[Consigne 1] D'après l'extrait sur l'usage de la peur par les gouvernants algériens, quels événements ont précédé l'ouverture du champ politique ?
[Consigne 2] Reprenez l'extrait sur l'usage de la peur par les gouvernants algériens là où il s'interrompt et poursuivez-le.
***** Extrait du document
Protéger, rassurer, sécuriser, affronter, comploter, maltraiter, terroriser, censurer, libérer, sauver, éliminer, résister, défendre, alerter, harceler, brutaliser et parfois même emprisonner ont alimenté l'arsenal sémantique diversifié de ceux qui nous ont gouvernés.

En fait, tous ceux qui ont pris le pouvoir en Algérie à partir de 1962 jusqu'à l'ouverture du champ politique qui a eu lieu au lendemain des événements tragiques d'octobre 1988 ont utilisé la peur pour gouverner et se maintenir aux commandes du pays.

Leurs opposants, ceux notamment qui se sont manifestés au lendemain du premier tour des élections législatives avortées de 1991, n'ont pas fait mieux. Un dirigeant d'un ex-parti dissous, croyant avoir raflé la mise électorale, s'est précipité à appeler les algériens «à changer leur us et leur comportement y compris vestimentaire !».
**********
***** Données fournies
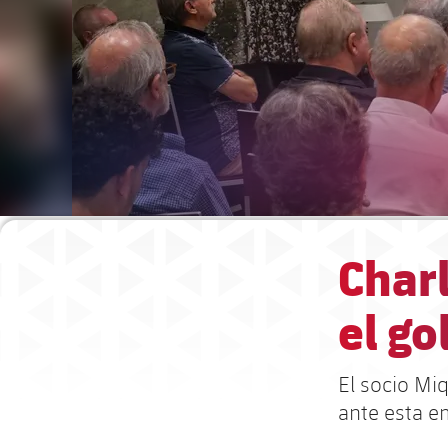
Charl
el go
El socio Mi
ante esta e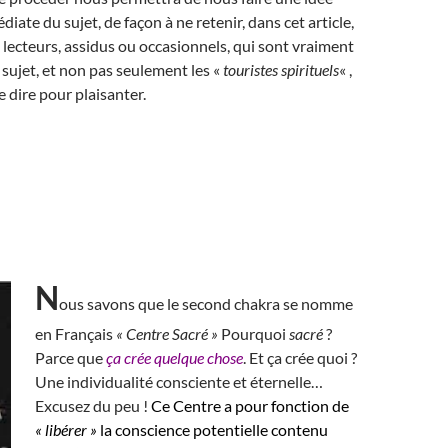
iate du sujet, de façon à ne retenir, dans cet article,
lecteurs, assidus ou occasionnels, qui sont vraiment
 sujet, et non pas seulement les «
touristes spirituels
« ,
e dire pour plaisanter.
N
ous savons que le second chakra se nomme
en Français
« Centre Sacré »
Pourquoi
sacré
?
Parce que
ça crée quelque chose
. Et ça crée quoi ?
Une individualité consciente et éternelle…
Excusez du peu !
Ce Centre a pour fonction de
« libérer »
la conscience potentielle contenu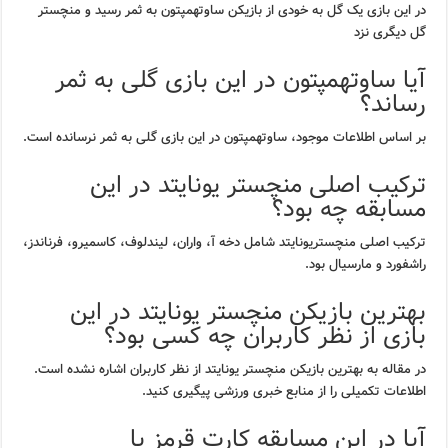
در این بازی یک گل به خودی از بازیکن ساوتهمپتون به ثمر رسید و منچستر
گل دیگری نزد
آیا ساوتهمپتون در این بازی گلی به ثمر
رساند؟
بر اساس اطلاعات موجود، ساوتهمپتون در این بازی گلی به ثمر نرسانده است.
ترکیب اصلی منچستر یونایتد در این
مسابقه چه بود؟
ترکیب اصلی منچستریونایتد شامل دخه آ، واران، لیندلوف، کاسمیرو، فرناندز،
راشفورد و مارسیال بود.
بهترین بازیکن منچستر یونایتد در این
بازی از نظر کاربران چه کسی بود؟
در مقاله به بهترین بازیکن منچستر یونایتد از نظر کاربران اشاره نشده است.
اطلاعات تکمیلی را از منابع خبری ورزشی پیگیری کنید.
آیا در این مسابقه کارت قرمز یا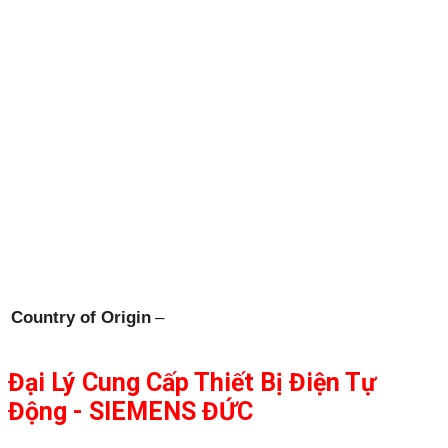
Country of Origin
–
Đại Lý Cung Cấp Thiết Bị Điện Tự
Động - SIEMENS ĐỨC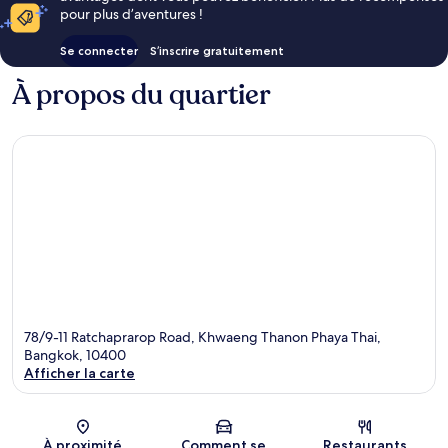
pour plus d’aventures !
Se connecter
S’inscrire gratuitement
À propos du quartier
78/9-11 Ratchaprarop Road, Khwaeng Thanon Phaya Thai,
Bangkok, 10400
Afficher la carte
Carte
À proximité
Comment se
Restaurants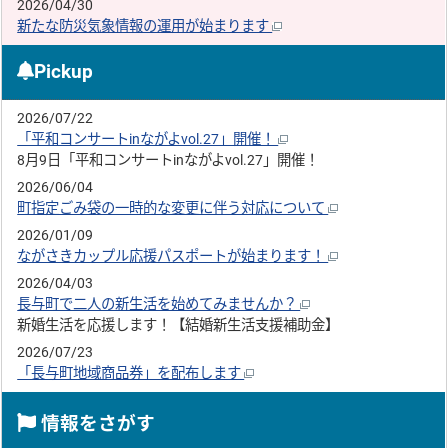
2026/04/30
新たな防災気象情報の運用が始まります
Pickup
2026/07/22
「平和コンサートinながよvol.27」開催！
8月9日「平和コンサートinながよvol.27」開催！
2026/06/04
町指定ごみ袋の一時的な変更に伴う対応について
2026/01/09
ながさきカップル応援パスポートが始まります！
2026/04/03
長与町で二人の新生活を始めてみませんか？
新婚生活を応援します！【結婚新生活支援補助金】
2026/07/23
「長与町地域商品券」を配布します
情報をさがす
**********
[Réponse rédigée 1] Les événements tragiques d'octobre 1988.

[Réponse rédigée 2]
Aujourd'hui, ceux qui président à nos destinées et même ceux qui veulent prendre leur place, font tout pour alimenter et mettre à jour nos peurs, conséquemment à la crise économique, au terrorisme, ou aux bruits des bottes qui se font entendre à nos frontières.

Les Algériens, quoique inquiets, sont blasés pour un certain nombre et affichent leur défiance pour tout et partout. Cette défiance est d'abord verticale et les oppose à ceux qui les gouvernent. Elle se nourrit d'un sentiment d'abandon, de plus en plus répandu « ceux qui nous dirigent cultiveraient », ont-ils tendance à dire, « l'entre-soi », sans se préoccuper, ou si peu du peuple. Il serait toutefois naïf de limiter cette défiance aux seuls gouvernants. Elle frappe la classe politique dans toute sa composante mais aussi l'administration publique, les patrons d'entreprises, les journalistes, bref, toute l'élite intellectuelle !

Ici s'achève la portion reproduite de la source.